## EXERCISE OBJECTIVE
Find how many lines of the records hold the string "height" and reply with only that total.

## GIVEN RECORDS
********************
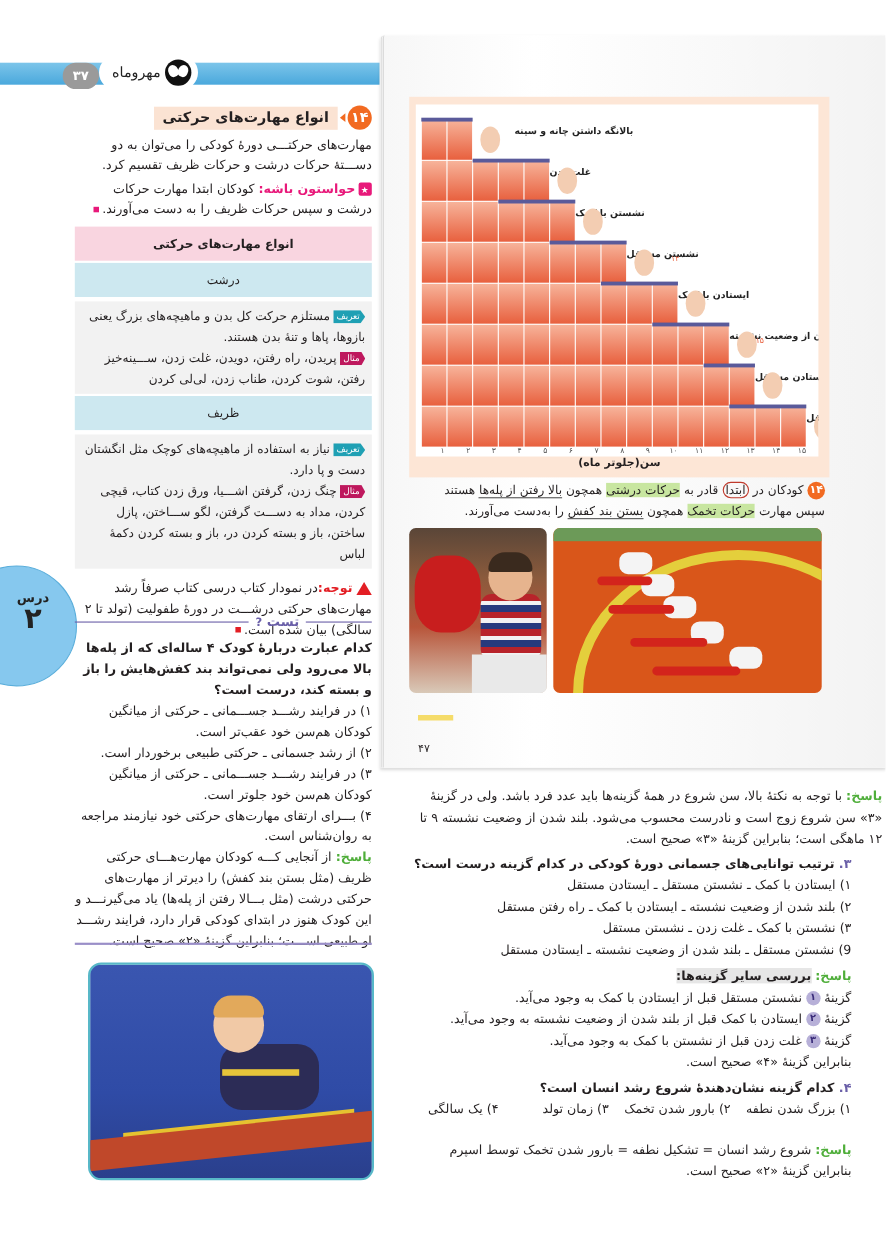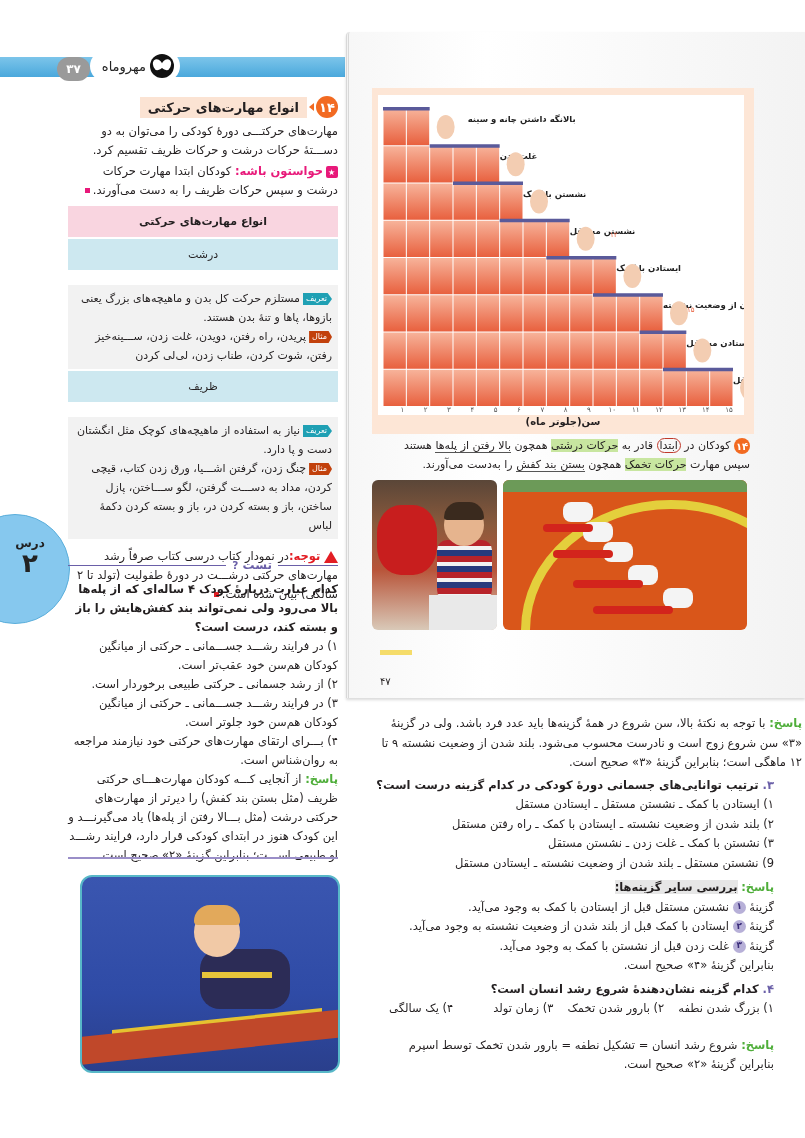--- a/index.html
+++ b/index.html
@@ -35,7 +35,7 @@
 
   .skills-table { margin-top: 6px; width: 270px; }
   .tbl-head { background: #f9d5e0; text-align: center; font-weight: bold; font-size: 11px; padding: 6px 0; margin-bottom: 2px; }
-  .tbl-sub { background: #cde8f0; text-align: center; font-size: 11px; padding: 6px 0; margin-bottom: 15px; }
+  .tbl-sub { background: #cde8f0; text-align: center; font-size: 11px; padding: 6px 0; margin-bottom: 4px; }
   .tbl-body { background: #f2f2f2; padding: 4px 6px; margin-bottom: 2px; font-size: 11px; line-height: 19px; }
   .tag { display: inline-block; font-size: 8px; color: #fff; padding: 0 5px 0 3px; line-height: 12px; margin-left: 3px; vertical-align: middle; clip-path: polygon(0 0, 85% 0, 100% 50%, 85% 100%, 0 100%); }
   .tag.def { background: #1fa0b4; }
********************
## ANSWER SECTION
2